The Supreme Court announced today its decision in the case of Global-Tech Appliances, Inc. v. SEB S.A., an opinion that speaks to the scienter standard for inducement of patent infringement.
In this case, SEB obtained a U.S. patent on its deep fryer. Sunbean had an interest in marketing a competing fryer and contacted Global-Tech's Hong Kong subsidiary to manufacture a fryer containing Sunbeam's specifications. The Hong Kong firm purchased an SEB fryer made for the foreign market that did not contain any patent marking. It copied the substantive elements of the SEB fryer except for certain cosmetic features. It further retained an attorney to conduct a patent right-to-use analysis, but did not disclose to the attorney that it had copied the SEB product. The attorney did not discover the SEB patent and concluded that the Hong Kong product did not infringe the patents that were discovered. The Hong Kong firm then manufactured and supplied its fryers to Sunbean and other firms (under their own brands) for sale in the U.S.
SEB sued Sunbeam for patent infringement, and Sunbeam notified the Hong Kong firm of the lawsuit. The Hong Kong firm continued to distribute its fryers to other brand owners for sale to the U.S. market. SEB settled with Sunbeam and sued Global-Tech for infringement by inducement under 35 USC §271(b). The issue before the Supreme Court centered on the knowledge standard on the part of Global-Tech for purposes of liability under an inducement theory.
The Federal Circuit held that liability for patent inducement under §271(b) occurs when the purported infringer knew or should have known that its actions would induce actual infringements. The Federal Circuit held that Global-Tech was liable on this basis since it deliberately disregarded a known risk that SEB's fryer was protected by a U.S. patent. As such, the Federal Circuit concluded that "deliberate disregard" is the same as "actual knowledge."

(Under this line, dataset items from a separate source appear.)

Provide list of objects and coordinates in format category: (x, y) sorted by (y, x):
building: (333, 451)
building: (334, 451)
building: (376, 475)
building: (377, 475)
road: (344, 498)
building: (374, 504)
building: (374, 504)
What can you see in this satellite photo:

The Supreme Court rejected the Federal Circuit's deliberate disregard standard for knowledge and confirmed that actual knowledge that the induced acts constitute patent infringement remains the standard for infringement by inducement under §271(b). The Supreme Court makes clear that "deliberate indifference" to a known risk does not satisfy the knowledge standard. However, the Supreme Court agreed that the knowledge requirement can be satisfied by proof of "willful blindness." To satisfy the test for willful blindness, two elements must exist: (1) the purported infringer must subjectively believe that there is a high probability that a patent is infringed by its act, and (2) the purported infringer must take deliberate steps to avoid learning of this fact.
The Supreme Court held that, in this case, the following facts satisfy the test for willful blindness: (1) the defendant copied all of the features of SEB's fryer except for certain cosmetic traits, believing that these copied features were valuable, (2) the defendant copied an oversea's model of SEB's fryer aware that it did not contain a patent marking, and (3) the defendant failed to disclose to its attorney that the product under consideration was a knock-off of SEB's product.

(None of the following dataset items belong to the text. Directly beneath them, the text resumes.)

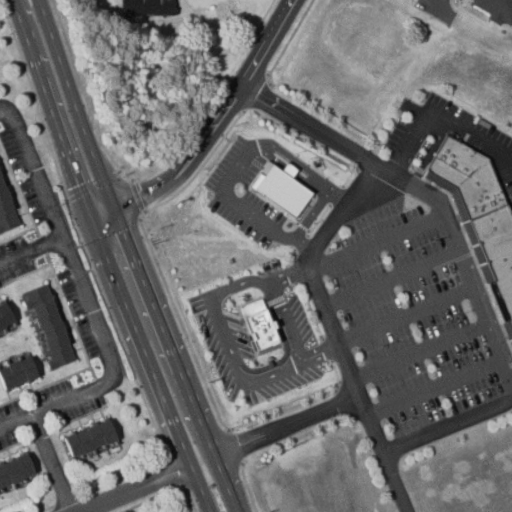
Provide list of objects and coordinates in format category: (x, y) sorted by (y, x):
road: (435, 5)
building: (147, 7)
building: (157, 8)
building: (496, 8)
building: (497, 10)
road: (266, 41)
road: (287, 42)
road: (86, 95)
road: (256, 97)
road: (226, 106)
road: (4, 156)
road: (303, 167)
road: (199, 168)
road: (349, 174)
building: (467, 176)
road: (89, 179)
road: (169, 179)
building: (277, 182)
building: (282, 188)
road: (336, 191)
road: (137, 195)
road: (424, 196)
road: (244, 206)
building: (6, 208)
traffic signals: (114, 209)
road: (463, 209)
building: (6, 210)
building: (478, 210)
road: (102, 215)
road: (319, 215)
traffic signals: (91, 221)
road: (299, 237)
road: (376, 243)
building: (497, 248)
road: (293, 252)
road: (29, 253)
road: (106, 257)
road: (133, 257)
road: (292, 270)
road: (89, 272)
road: (290, 276)
road: (390, 280)
road: (310, 308)
building: (5, 315)
building: (5, 316)
road: (405, 316)
road: (179, 319)
road: (287, 321)
building: (257, 323)
building: (49, 324)
building: (260, 324)
building: (49, 325)
parking lot: (409, 326)
road: (332, 331)
road: (223, 337)
road: (326, 345)
road: (319, 351)
road: (418, 352)
building: (17, 372)
building: (16, 373)
road: (433, 390)
road: (297, 402)
road: (285, 425)
road: (446, 427)
building: (90, 438)
building: (88, 439)
road: (234, 439)
road: (50, 462)
building: (14, 471)
building: (15, 471)
road: (168, 472)
road: (247, 484)
road: (135, 486)
road: (190, 495)
road: (147, 499)
road: (67, 500)
road: (44, 509)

Taken together, the Supreme Court affirms that this evidence satisfies the willful blindness test to establish knowing inducement, and the judgment against Global-Tech was affirmed.
This decision should be considered carefully by any U.S. manufacturer who outsources its manufacturing to overseas suppliers. It must also be considered by overseas manufacturers who look solely to their local law and fail to consider the merits of liability under U.S. law. Blindly failing to consider the requirements of U.S. patent law may constitute an element of "willful blindness."
As an aside, it will be interesting to learn whether the "willful blindness" synonym for "knowledge" will be of use to establish liability in the various patent marking claims that are pending around the U.S.